アニサキスは、体長2~3センチメートルほどの白っぽい糸状の寄生虫です。カツオやサケ、サバ、サンマ、イカなどの魚介類に寄生しており、寄生された魚介類を加熱が不十分な状態で食べると、胃アニサキス症が発症するといわれています。
胃アニサキス症を発症すると、胃痛のほか、みぞおちの痛みや嘔吐などの症状が現れることがあります。
胃がん
胃がんは、胃粘膜の細胞が「がん細胞」となることで発症する病気です。発症のピークは60代で、その前後の年齢層でもリスクが高いといわれています。
胃がんの原因としては、ヘリコバクター・ピロリ菌の感染や多量の飲酒、喫煙、塩分の過剰摂取などが考えられます。
胃がんを発症した場合、胃痛のほかに、胸やけや嘔吐、体重減少、お腹の張りなどの症状が現れ、ときには出血を伴う場合もあるため注意が必要です。潰瘍を伴った胃がんの場合、みぞおち付近に痛みを感じることもあります。
すぐに試せる!頑固な便秘の対処法
続いて、頑固な便秘や便秘に伴う苦痛を解消するために、すぐできる対処法を見ていきましょう。

» 対象データ:

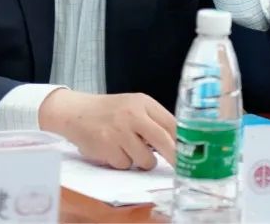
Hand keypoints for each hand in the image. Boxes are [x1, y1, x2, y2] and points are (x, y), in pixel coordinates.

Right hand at [39, 90, 175, 169]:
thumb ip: (154, 121)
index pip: (172, 123)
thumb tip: (179, 144)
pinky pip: (126, 165)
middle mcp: (132, 114)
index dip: (184, 141)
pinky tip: (113, 149)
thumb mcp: (134, 107)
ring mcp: (119, 130)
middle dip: (175, 158)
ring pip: (146, 159)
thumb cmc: (110, 111)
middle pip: (164, 141)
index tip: (193, 154)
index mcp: (143, 102)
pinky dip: (121, 162)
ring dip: (140, 161)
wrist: (76, 111)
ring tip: (128, 148)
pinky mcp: (107, 146)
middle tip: (180, 168)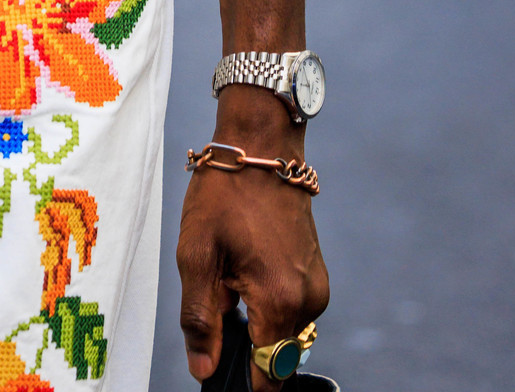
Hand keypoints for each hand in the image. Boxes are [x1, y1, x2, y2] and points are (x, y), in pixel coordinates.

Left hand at [177, 90, 328, 385]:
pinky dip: (267, 301)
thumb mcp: (196, 253)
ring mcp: (317, 288)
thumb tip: (204, 368)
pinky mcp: (317, 275)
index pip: (267, 376)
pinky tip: (245, 264)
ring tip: (229, 272)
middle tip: (218, 296)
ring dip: (255, 320)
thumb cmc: (224, 193)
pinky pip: (290, 309)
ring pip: (282, 333)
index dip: (239, 377)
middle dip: (244, 343)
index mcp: (279, 301)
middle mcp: (308, 302)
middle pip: (275, 357)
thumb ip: (200, 317)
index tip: (216, 361)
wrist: (261, 146)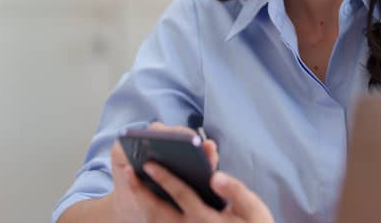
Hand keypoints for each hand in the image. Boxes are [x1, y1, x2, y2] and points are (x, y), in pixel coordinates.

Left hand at [114, 122, 274, 222]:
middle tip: (126, 172)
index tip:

» 設問:
1 > 本文抜粋について、次の問いに答えてください。
(a) アニサキスの体長はどのくらいとされていますか。
(b) 胃がんの発症のピークは何歳代ですか。
(c) 潰瘍を伴った胃がんの場合、どこに痛みを感じることがありますか。
2 > 本文抜粋のうち、「アニサキスは、体長2~3セン」から始まり「る対処法を見ていきましょう。」で終わる部分を一字一句違えずに引用してください。
本文抜粋の内容だけを根拠にしてください。

» 解答:
1 >
(a) 2~3センチメートルほどです。
(b) 60代です。
(c) みぞおち付近です。

2 >
アニサキスは、体長2~3センチメートルほどの白っぽい糸状の寄生虫です。カツオやサケ、サバ、サンマ、イカなどの魚介類に寄生しており、寄生された魚介類を加熱が不十分な状態で食べると、胃アニサキス症が発症するといわれています。
胃アニサキス症を発症すると、胃痛のほか、みぞおちの痛みや嘔吐などの症状が現れることがあります。
胃がん
胃がんは、胃粘膜の細胞が「がん細胞」となることで発症する病気です。発症のピークは60代で、その前後の年齢層でもリスクが高いといわれています。
胃がんの原因としては、ヘリコバクター・ピロリ菌の感染や多量の飲酒、喫煙、塩分の過剰摂取などが考えられます。
胃がんを発症した場合、胃痛のほかに、胸やけや嘔吐、体重減少、お腹の張りなどの症状が現れ、ときには出血を伴う場合もあるため注意が必要です。潰瘍を伴った胃がんの場合、みぞおち付近に痛みを感じることもあります。
すぐに試せる!頑固な便秘の対処法
続いて、頑固な便秘や便秘に伴う苦痛を解消するために、すぐできる対処法を見ていきましょう。